President Uhuru Kenyatta has assented to Capital Markets (Amendment) Bill 2018 that among other things, will help the markets regulators deal with corporate governance, embezzlement of investor funds, front running and provision of misleading information.
Apart from protecting investors, the law is expected to restore investor confidence in Kenya’s capital markets, which last year saw a massive performance drop.
Although the poor performance was attributed to a tough economic environment, the increasing cases of malpractice by market intermediaries, particularly insider trading, dented Kenya’s stockmarket.
Insider trading occurs when a person buys or sells the shares of a listed company while in possession of confidential information not generally available to the public and which is likely to affect the price of the share.
In October last year, for instance, the Capital Markets Authority was forced to launch investigations into alleged insider trading in KenolKobil shares, a day after French oil firm Rubis Energie announced a takeover bid for the regional oil marketer.

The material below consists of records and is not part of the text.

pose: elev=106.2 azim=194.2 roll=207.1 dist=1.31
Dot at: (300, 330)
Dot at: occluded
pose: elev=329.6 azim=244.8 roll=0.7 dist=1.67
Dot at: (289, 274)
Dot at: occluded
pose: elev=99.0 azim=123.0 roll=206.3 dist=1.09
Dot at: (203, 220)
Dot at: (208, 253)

Kenolkobil’s share price jumped more than 30 per cent to a record high of Ksh21.75 ($0.21) per share, with the volume of share trading rising to 373.46 million from 29.51 million a day earlier.

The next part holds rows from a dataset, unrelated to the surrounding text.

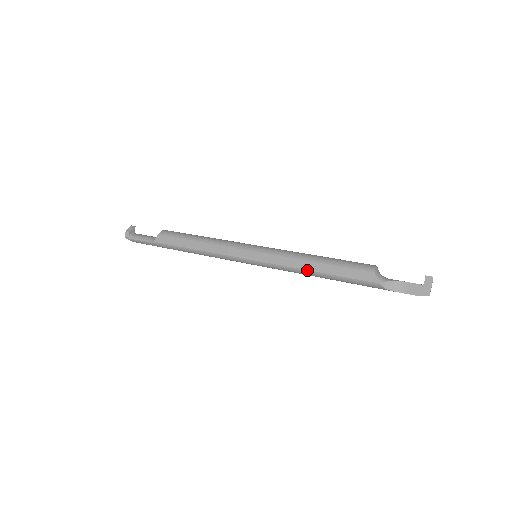
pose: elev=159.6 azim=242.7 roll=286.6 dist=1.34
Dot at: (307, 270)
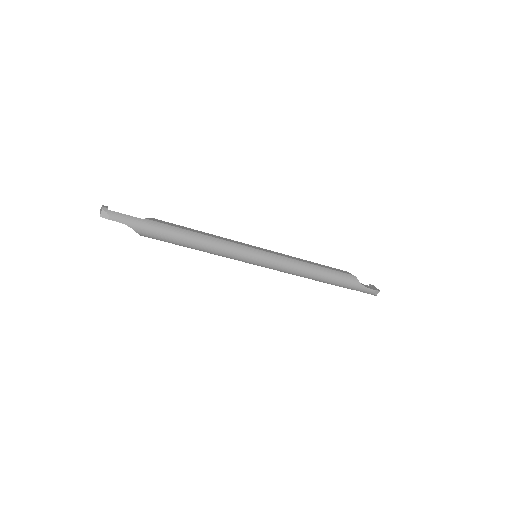
Dot at: (306, 262)
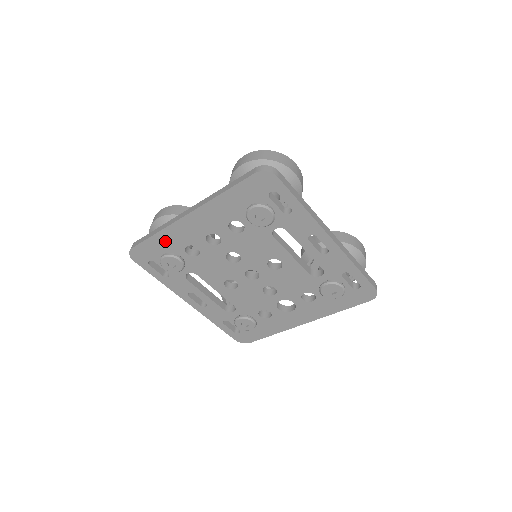
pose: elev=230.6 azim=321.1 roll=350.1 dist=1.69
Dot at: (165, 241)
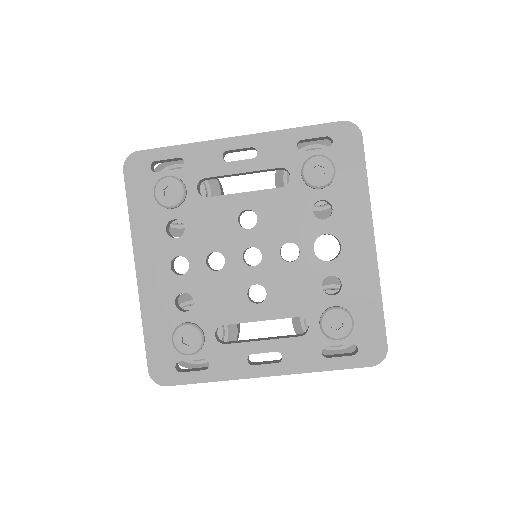
Dot at: (157, 323)
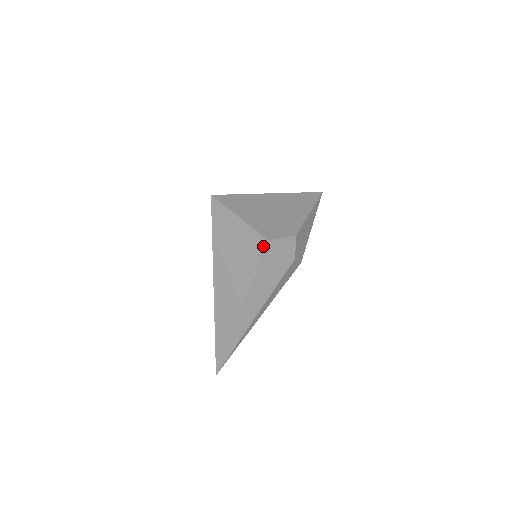
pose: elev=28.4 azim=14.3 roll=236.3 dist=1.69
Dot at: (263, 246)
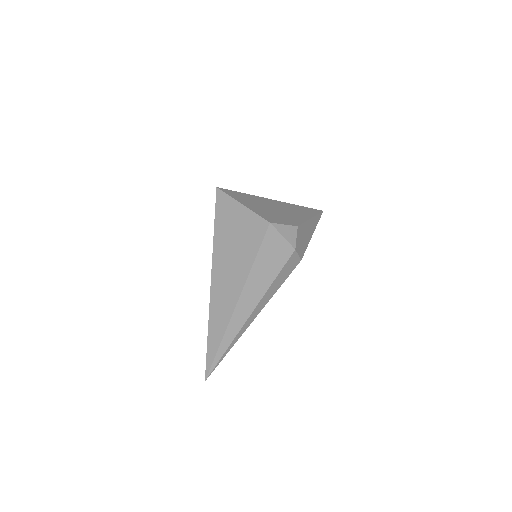
Dot at: (264, 229)
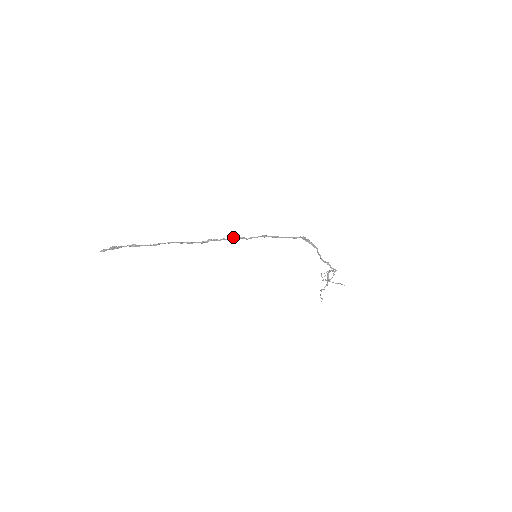
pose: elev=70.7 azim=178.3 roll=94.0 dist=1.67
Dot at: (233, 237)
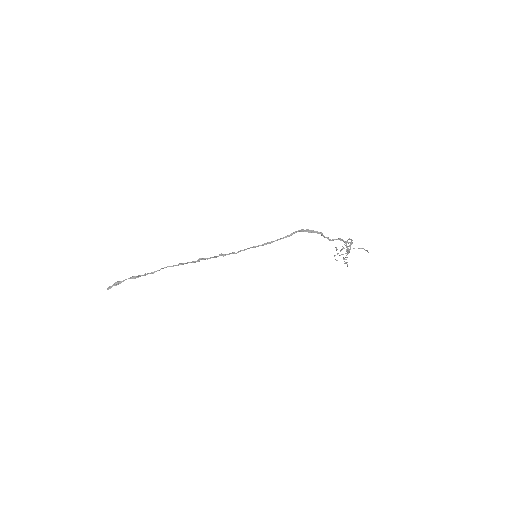
Dot at: (221, 254)
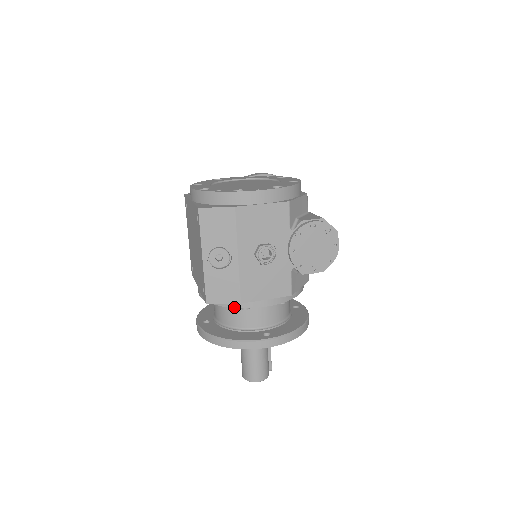
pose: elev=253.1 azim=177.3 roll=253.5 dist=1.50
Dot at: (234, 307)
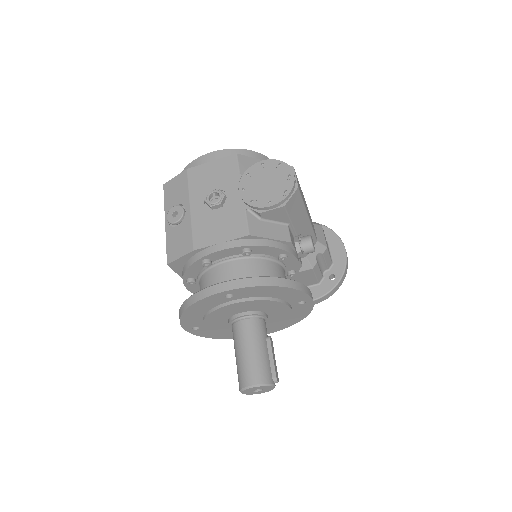
Dot at: (193, 262)
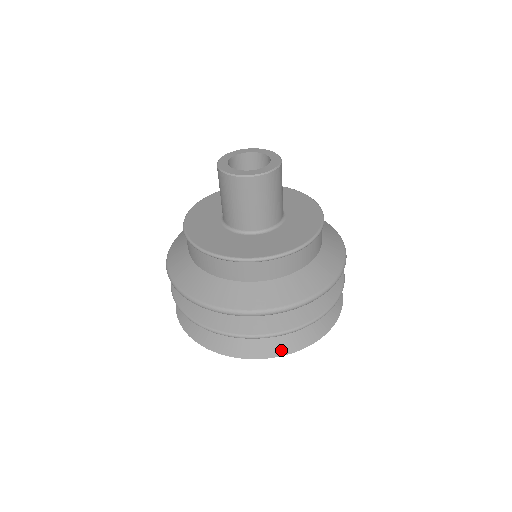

“Through its market surveillance, the authority identified potentially irregular trading of the KenolKobil counter in the run up to the issue of the notice of intention by Rubis Énergie,” said CMA.
The new amendments in the Capital Markets Act now empower the CMA to take tough actions on market players engaging in any form of malpractice.

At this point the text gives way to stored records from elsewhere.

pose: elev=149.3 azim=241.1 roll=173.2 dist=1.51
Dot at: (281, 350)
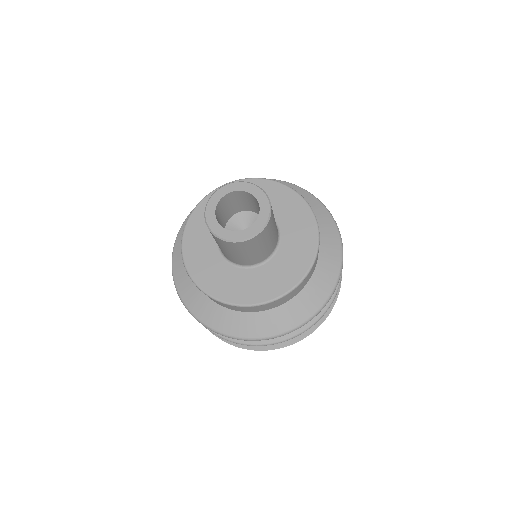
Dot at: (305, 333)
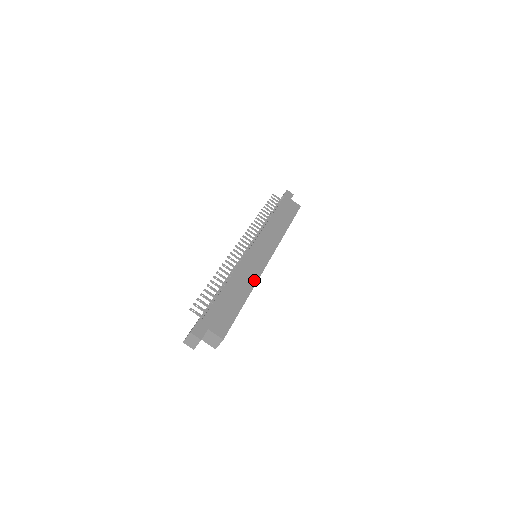
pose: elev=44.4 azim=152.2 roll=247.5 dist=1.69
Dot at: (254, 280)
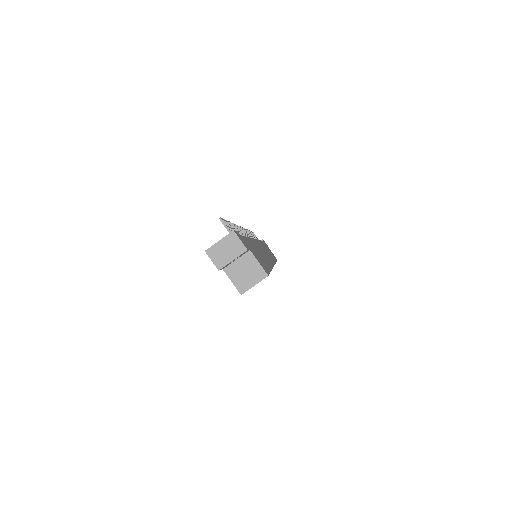
Dot at: (270, 263)
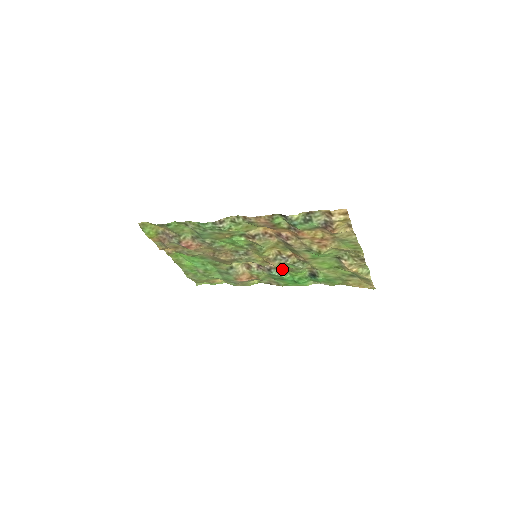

Key among there is that a person in a market intermediary who has insider information on client orders with a price differential or is aware of such orders and effects an own account transaction to take advantage of the price differential before the client order is executed, commits an offence.
“Any person who on his own action or conspires with another by deceit, intentional concealment, omission or any fraudulent means to obtain financial or personal gain from the public, an issuer or a regulated person commits an office,” adds another key amendment.
To encourage investors to join the fight against market malpractices as whistleblowers, the new law introduces a reward scheme in which reporting cases of malpractice will attract up to a $50,000 reward.
It is worth noting that despite launching a whistleblower portal in 2016 to give investors an opportunity to share anonymous but verifiable evidence to support CMA’s investigation and enforcement efforts, the response has been unenthusiastic
“The reward payable shall be three per cent of the amount recovered subject to a maximum of five million shillings, and shall be paid before the recovered sums of money are transferred to the fund,” it states.
CMA contends that the strengthening of the regulatory framework is critical in turning around the fortunes of Kenya’s capital markets, which continue to face inherent risks like high concentration tradingon a few counters, low liquidity and low product uptake.